Newly promoted Eastern Washington defensive coordinator Eric Sanders is trying to get the most of a group that showed flashes last year, but was inconsistent.  (Courtesy of EWU Athletics)
Newly promoted Eastern Washington defensive coordinator Eric Sanders is trying to get the most of a group that showed flashes last year, but was inconsistent. (Courtesy of EWU Athletics)

Sanders has been coaching football for 20 years at various levels, including stops in the NFL and at four different college programs.

While this is technically his first time being a defensive coordinator, it’s not the first time he accepted such a position: In 2016 he was hired as Southern Utah’s defensive coordinator.

“While I was on a plane ride there, I got a job (offer from) the Cleveland Browns,” Sanders said.

A friend at Southern Utah told him he needed to take the NFL job, and he did. He coached the Browns linebackers and nickelbacks for three years instead. Then, he spent a year with the New York Jets as a defensive assistant before coaching inside linebackers at Stanford from 2022 to 2022.

All that to say, this is technically the first time Sanders is actually doing the job of defensive coordinator.

“It’s very busy. I expected that, but there’s a lot to do,” Sanders said. “That’s how it goes … I am figuring it out bit by bit.”

Looking back at last season, when Sanders coached Eastern’s linebackers, he pointed to the Fresno State game as exemplifying the type of defense he wants the Eagles to play.

The Bulldogs won nine games last season, but they needed overtime to beat the Eagles, 34-31, on a warm September evening in Fresno. The Eagles held them to 365 yards, fewer than six other Division I teams did.

“I watch film of that game, and I’d take that film anywhere,” Sanders said. “This is who our guys are. … We were all over the field in that game, playing our hearts out.

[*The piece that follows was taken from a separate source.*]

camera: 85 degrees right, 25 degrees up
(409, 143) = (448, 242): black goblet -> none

I am so proud of our effort and performance. That’s how we want to play.”

Now the challenge is to muster a group that is mostly the same as last year’s to perform better than it did last year.

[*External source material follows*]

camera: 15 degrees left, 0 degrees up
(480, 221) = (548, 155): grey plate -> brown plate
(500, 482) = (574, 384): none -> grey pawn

“We’re not asking to be in the top 5 in the nation,” Best said. “That’s not what we’re asking. We just need to be sure we stop the run, we tackle the football, turn the football over, play good in the red zone and everything else will take care of itself.”

In Sanders’ estimation, the Eagles played well-intentioned defense last year, but there were times when the team tried to play too perfectly. That, he said, is a recipe for disaster, because even if a player abandons his gap too early in an effort to help his teammates, he’s still abandoning his gap.

Overcompensation, then, is something Sanders wants players to avoid doing.

Instead, he just wants them to attack.

“Good defense attacks, hits hard and reduces space in the run game because we’re hitting guys and moving them backwards,” Sanders said. “The No. 1 goal is to attack more. We’re not going to stop attacking.”